What the task requires
Please return the lines of the data that contain "back".

[Opening Exercise data section]

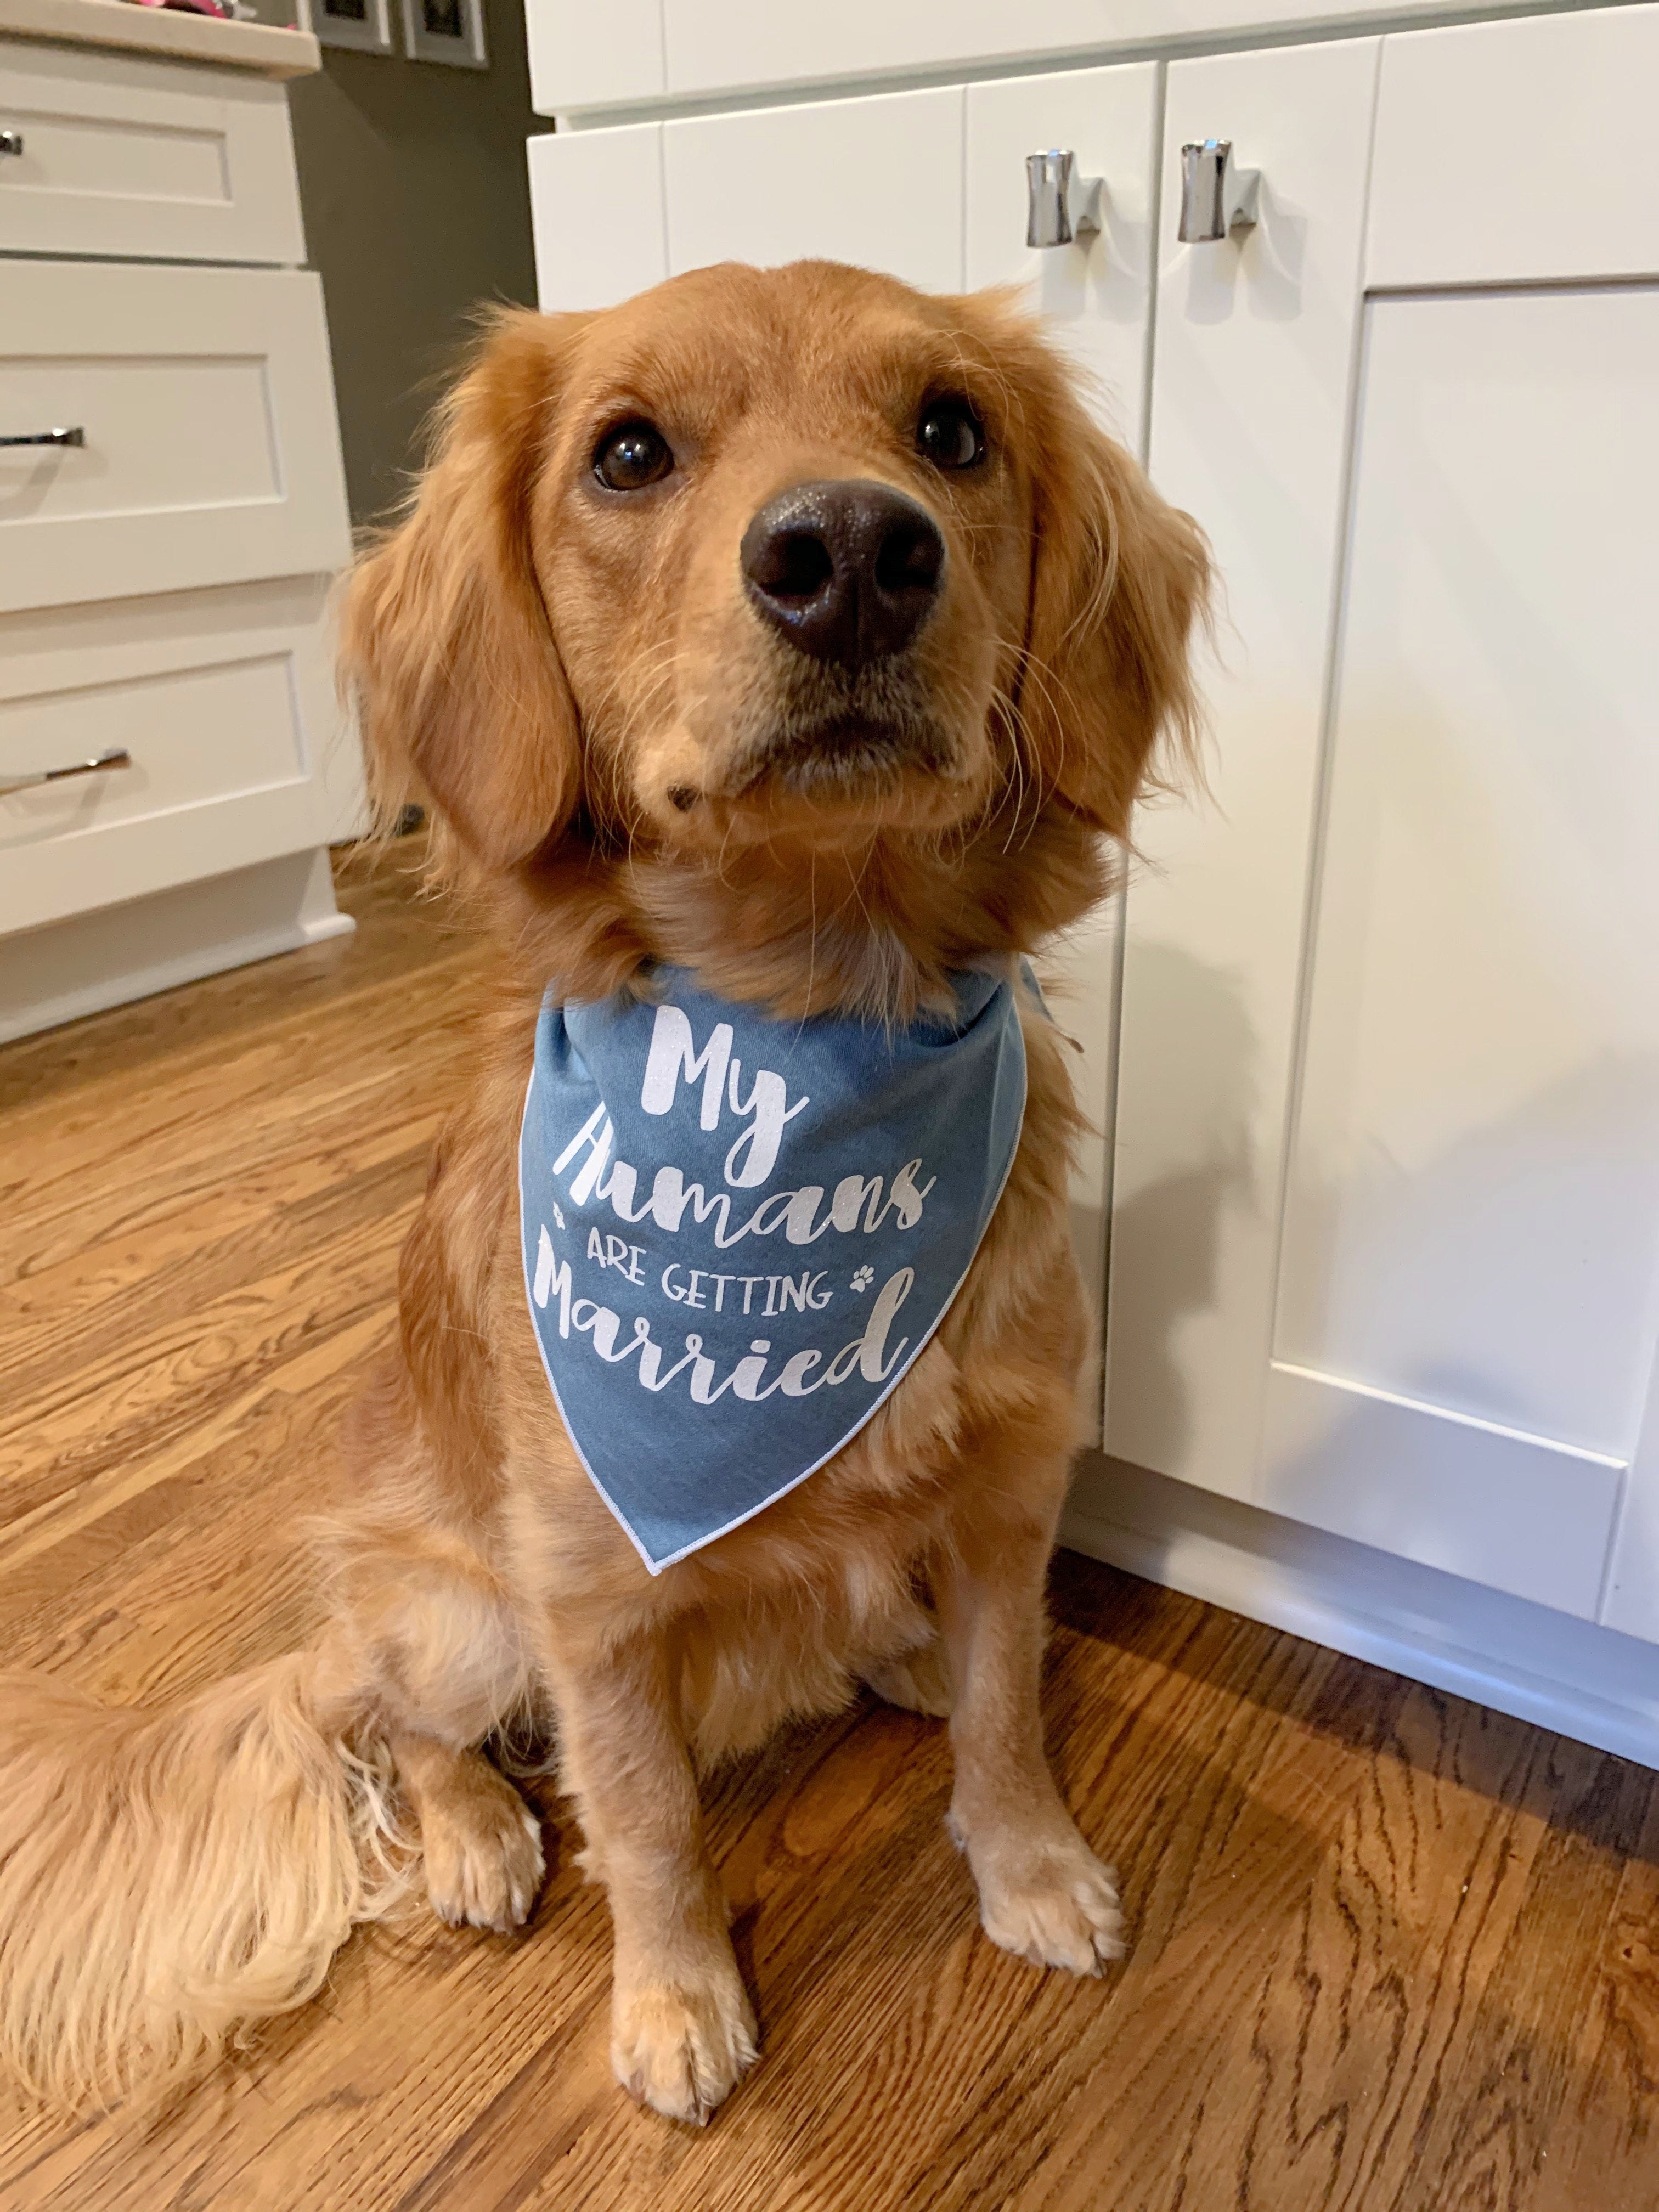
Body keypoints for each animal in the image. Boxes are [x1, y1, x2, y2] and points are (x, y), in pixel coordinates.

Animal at [0, 258, 1203, 2123]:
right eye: (627, 454)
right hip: (452, 1619)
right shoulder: (590, 1590)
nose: (855, 551)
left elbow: (1010, 1703)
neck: (803, 1030)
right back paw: (479, 1834)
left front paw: (1030, 1867)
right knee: (401, 1726)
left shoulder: (1014, 1489)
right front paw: (674, 2000)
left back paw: (895, 1657)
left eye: (951, 432)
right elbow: (641, 1814)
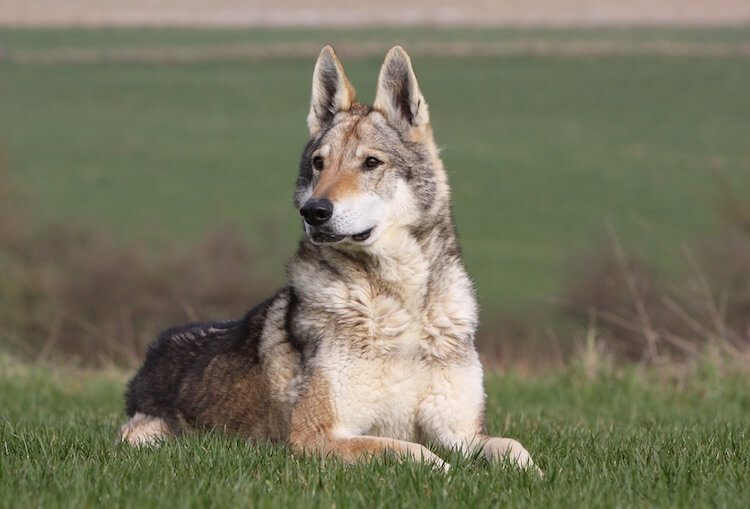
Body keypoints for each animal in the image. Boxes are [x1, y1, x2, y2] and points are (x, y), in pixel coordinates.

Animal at [120, 45, 536, 470]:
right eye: (319, 163)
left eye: (371, 163)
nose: (314, 211)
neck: (398, 308)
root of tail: (148, 359)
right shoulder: (316, 436)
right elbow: (414, 452)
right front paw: (448, 473)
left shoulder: (463, 433)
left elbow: (516, 450)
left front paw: (528, 474)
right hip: (149, 440)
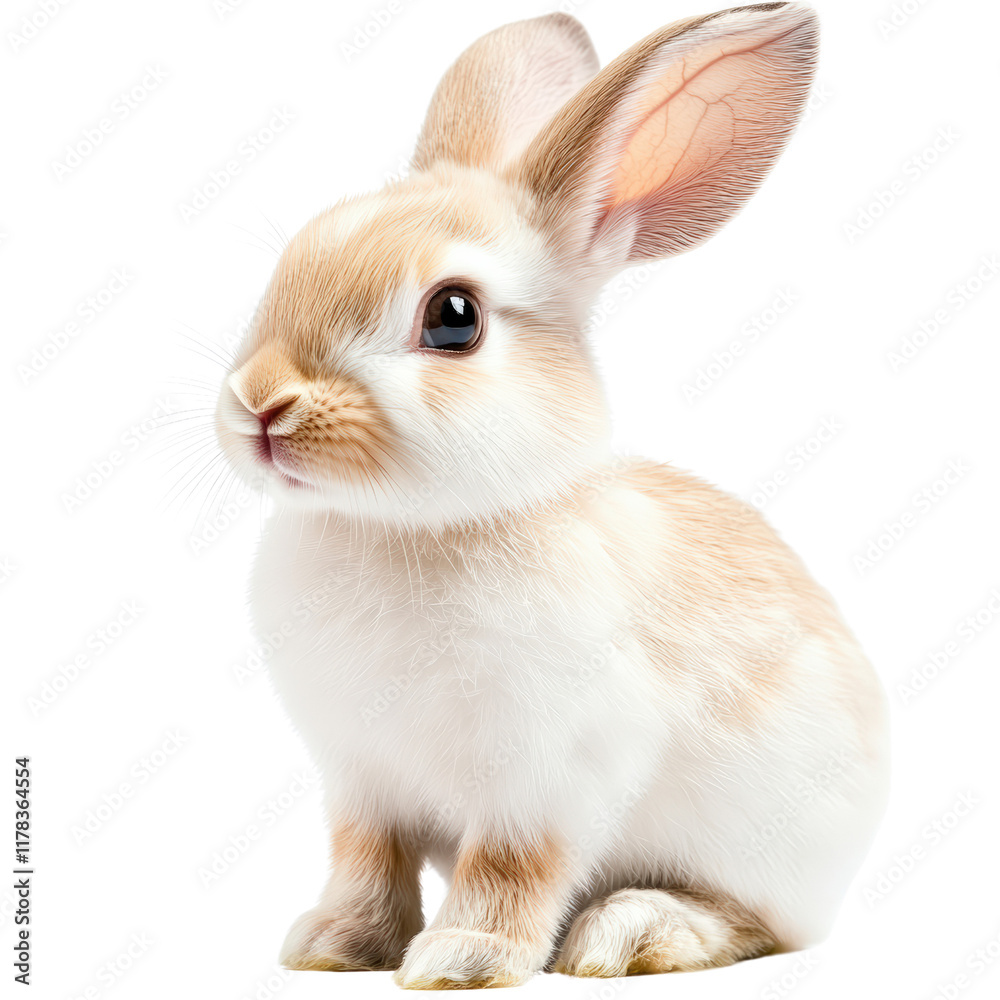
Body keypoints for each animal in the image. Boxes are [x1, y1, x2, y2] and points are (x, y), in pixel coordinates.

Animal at [214, 2, 888, 989]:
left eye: (454, 317)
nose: (261, 403)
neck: (408, 527)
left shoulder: (548, 778)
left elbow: (511, 870)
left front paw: (460, 960)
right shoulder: (361, 782)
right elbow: (365, 862)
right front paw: (331, 946)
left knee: (756, 923)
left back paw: (636, 933)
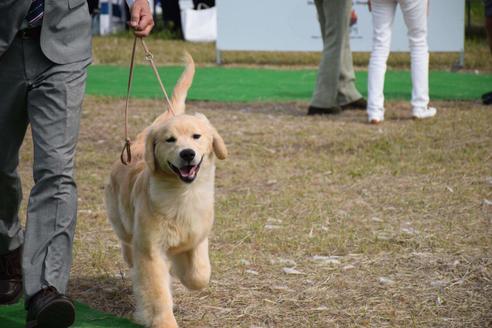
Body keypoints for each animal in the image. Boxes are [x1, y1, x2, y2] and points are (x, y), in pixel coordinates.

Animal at [105, 55, 227, 326]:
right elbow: (158, 294)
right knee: (127, 244)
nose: (187, 153)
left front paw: (185, 271)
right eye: (170, 140)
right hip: (121, 219)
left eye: (196, 136)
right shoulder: (150, 251)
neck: (182, 194)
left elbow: (199, 274)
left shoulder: (198, 235)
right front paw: (164, 321)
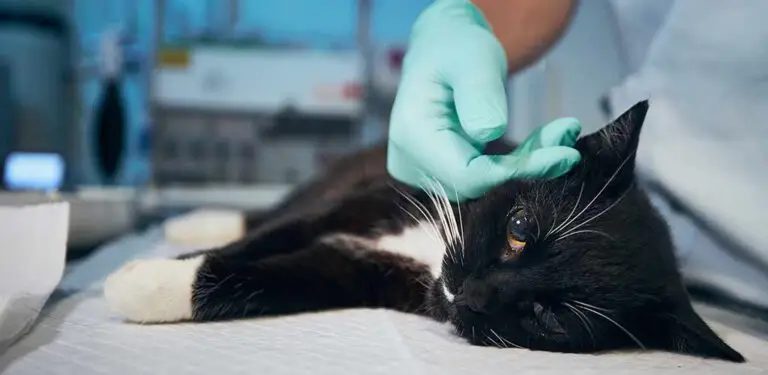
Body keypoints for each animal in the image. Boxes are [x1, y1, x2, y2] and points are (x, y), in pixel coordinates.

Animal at [103, 100, 744, 364]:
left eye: (548, 316)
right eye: (519, 229)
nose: (471, 292)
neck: (429, 252)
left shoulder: (369, 274)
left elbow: (288, 276)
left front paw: (150, 288)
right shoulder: (375, 197)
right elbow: (278, 233)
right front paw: (152, 271)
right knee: (279, 209)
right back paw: (194, 219)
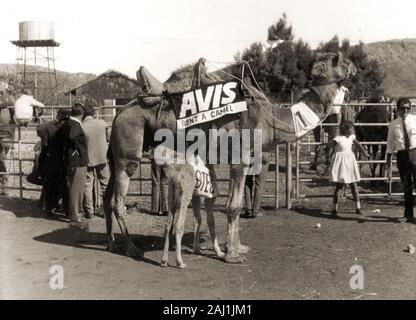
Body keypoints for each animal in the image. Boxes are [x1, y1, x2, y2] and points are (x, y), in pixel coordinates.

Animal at [103, 52, 354, 264]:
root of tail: (117, 114)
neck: (269, 118)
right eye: (338, 59)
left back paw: (111, 244)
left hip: (115, 156)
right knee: (118, 201)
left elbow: (237, 203)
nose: (353, 66)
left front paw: (238, 247)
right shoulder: (239, 156)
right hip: (128, 151)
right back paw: (132, 249)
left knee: (107, 197)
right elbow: (233, 206)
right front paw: (232, 255)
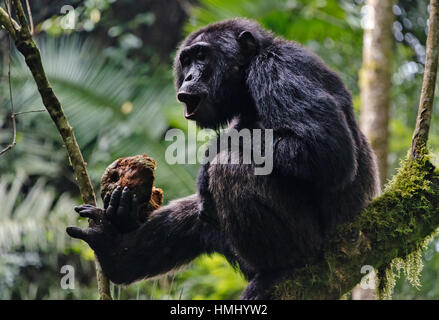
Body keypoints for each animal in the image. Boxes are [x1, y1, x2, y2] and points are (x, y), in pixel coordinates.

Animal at [67, 18, 380, 300]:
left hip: (316, 248)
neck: (246, 80)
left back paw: (278, 271)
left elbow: (325, 148)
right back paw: (115, 249)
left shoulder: (279, 68)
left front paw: (212, 153)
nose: (190, 76)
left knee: (231, 168)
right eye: (186, 60)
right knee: (196, 212)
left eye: (202, 56)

[Closing Exercise data section]

Result
right back paw: (479, 1834)
left back paw: (895, 1657)
left back paw: (636, 933)
right back paw: (194, 219)
left back paw: (111, 244)
right back paw: (132, 249)
left back paw: (278, 271)
right back paw: (115, 249)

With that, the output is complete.